## [What you are asked to do]
In the ECB article, replace "Lagarde" with "Christine Lagarde" throughout the passage that opens with "ECB bond holdings" and closes with "regular rate-setting meetings.", then write out that passage in full.

## [Exercise passage]

--*--

European Central Bank to Accelerate Asset Purchases to Combat Rising Bond Yields

By Laurie Laird

LONDON (MaceNews) – The European Central Bank will accelerate purchases under its crisis quantitative easing programme, but otherwise left policy unchanged at Thursday’s Governing Council meeting, as it confronted the recent rise in bond yields.

“There was consensus at the table of the Governing Council today,” said ECB President Christine Lagarde, briefing reporters virtually following the rate-setting meeting.

Members of the council have sent mixed signals over the surge in bond yields over recent weeks. Earlier this month, Executive Board member Fabio Panetta said the increase was “unwelcome and should be resisted,” countering hawkish comments from Bundesbank President Jens Weidmann, who warned of potential tightening should inflation rise to his forecast of 3%. The head of the Bundesbank did not have a vote at Thursday meeting under the Governing Council’s rotating system.

ECB bond holdings under its Pandemic Emergency Purchase Programme increased by €11.9 billion in the week ending 3 March, down from €12.0 billion the previous week and an average of over €18 billion since the programme began last year, confounding analysts who expected an acceleration of purchases as sovereign yield climb.

But Lagarde defended the timing of the announcement, stressing that quickening the pace on a “quarterly basis is convenient,” given the “fresh data and fresh information” available to the Governing Council ahead of regular rate-setting meetings.

The Council modestly increased its 2021 growth forecast to 4.0% from the 3.9% gain predicted in December, but lifted its inflation forecast more dramatically, to 1.5% this year from the 1.0% projected three months ago. Given “technical and temporary factors” such as the rise in German value-added tax at the start of the year and the increase in energy prices from low levels in 2020, inflation could hit 2% by year end, Lagarde added.

However, inflation will fall to an annual rate of 1.1% next year before recovering to 1.4% in 2023, remaining well below the ECB’s target of close to but below 2%.

The latest forecasts do not include a lift from the $1.9 trillion U.S. stimulus package, but the “Biden plan is going to have an impact” on the global economy, said Lagarde, adding that the ECB’s June forecast will reflect the effect of additional U.S. spending. But she warned against “overestimating” the impact of U.S. fiscal policy on the eurozone economy.

--*--

## [Study material]
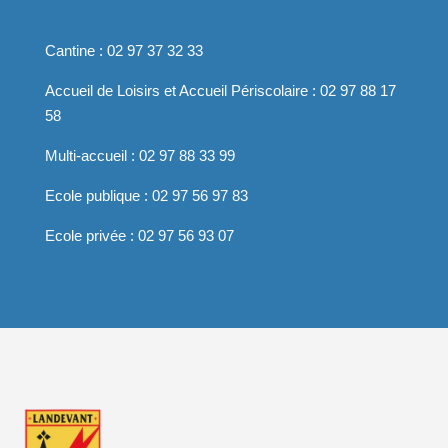
Cantine :
02 97 37 32 33
Accueil de Loisirs et Accueil Périscolaire :
02 97 88 17
58
Multi-accueil :
02 97 88 33 99
Ecole publique :
02 97 56 97 83
Ecole privée :
02 97 56 93 07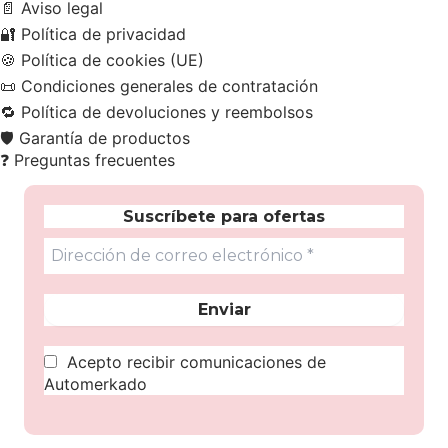
📄
Aviso legal
🔐
Política de privacidad
🍪
Política de cookies (UE)
📜
Condiciones generales de contratación
🔁
Política de devoluciones y reembolsos
🛡️
Garantía de productos
❓
Preguntas frecuentes
Suscríbete para ofertas
Acepto recibir comunicaciones de
Automerkado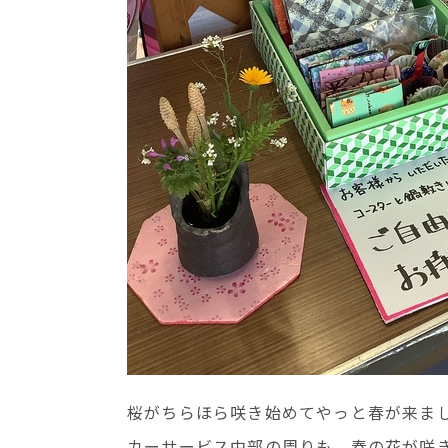
桜がちらほら咲き始めてやっと春が来ま
カーサービス中部の周りも 春の花が咲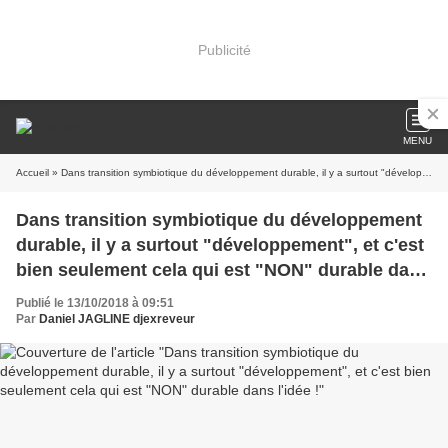
Publicité
MENU
Accueil
» Dans transition symbiotique du développement durable, il y a surtout "développement", et c'est bien seulement cela qui est "NON" durable dans l'idée !
Dans transition symbiotique du développement
durable, il y a surtout "développement", et c'est
bien seulement cela qui est "NON" durable dans
l'idée !
Publié le 13/10/2018 à 09:51
Par
Daniel JAGLINE djexreveur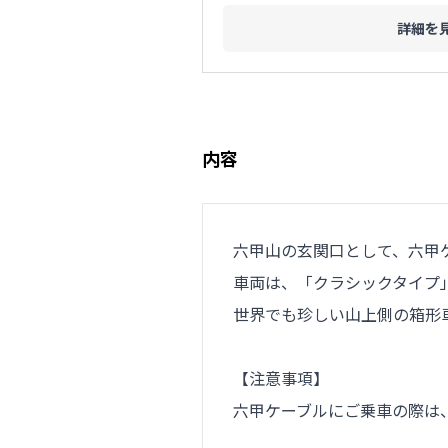
詳細を
内容
六甲山の玄関口として、六甲ケ
車両は、「クラシックタイプ
世界でも珍しい山上側の箱形
【注意事項】
六甲ケーブルにご乗車の際は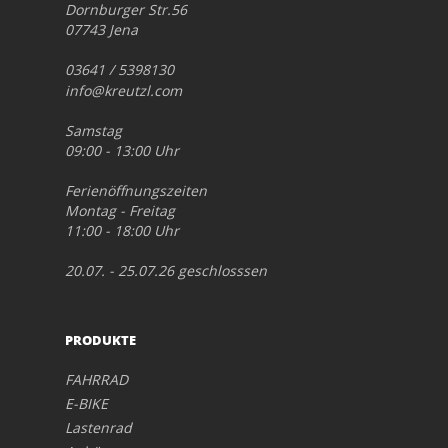
Dornburger Str.56
07743 Jena
03641 / 5398130
info@kreutzl.com
Samstag
09:00 - 13:00 Uhr
Ferienöffnungszeiten
Montag - Freitag
11:00 - 18:00 Uhr
20.07. - 25.07.26 geschlosssen
PRODUKTE
FAHRRAD
E-BIKE
Lastenrad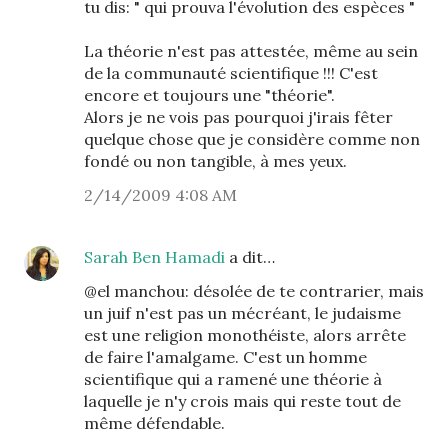
tu dis: " qui prouva l'évolution des espèces "
La théorie n'est pas attestée, même au sein
de la communauté scientifique !!! C'est
encore et toujours une "théorie".
Alors je ne vois pas pourquoi j'irais fêter
quelque chose que je considère comme non
fondé ou non tangible, à mes yeux.
2/14/2009 4:08 AM
Sarah Ben Hamadi
a dit…
@el manchou: désolée de te contrarier, mais
un juif n'est pas un mécréant, le judaisme
est une religion monothéiste, alors arrête
de faire l'amalgame. C'est un homme
scientifique qui a ramené une théorie à
laquelle je n'y crois mais qui reste tout de
même défendable.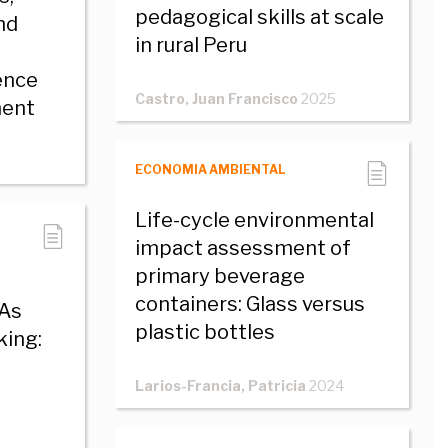
pedagogical skills at scale
nd
in rural Peru
ence
Castro, Juan Francisco
2025
ment
ECONOMIA AMBIENTAL
Life-cycle environmental
impact assessment of
primary beverage
containers: Glass versus
SAs
plastic bottles
king:
Larios-Francia, Patricia
2024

--*--

## [Exercise output]
ECB bond holdings under its Pandemic Emergency Purchase Programme increased by €11.9 billion in the week ending 3 March, down from €12.0 billion the previous week and an average of over €18 billion since the programme began last year, confounding analysts who expected an acceleration of purchases as sovereign yield climb.

But Christine Lagarde defended the timing of the announcement, stressing that quickening the pace on a “quarterly basis is convenient,” given the “fresh data and fresh information” available to the Governing Council ahead of regular rate-setting meetings.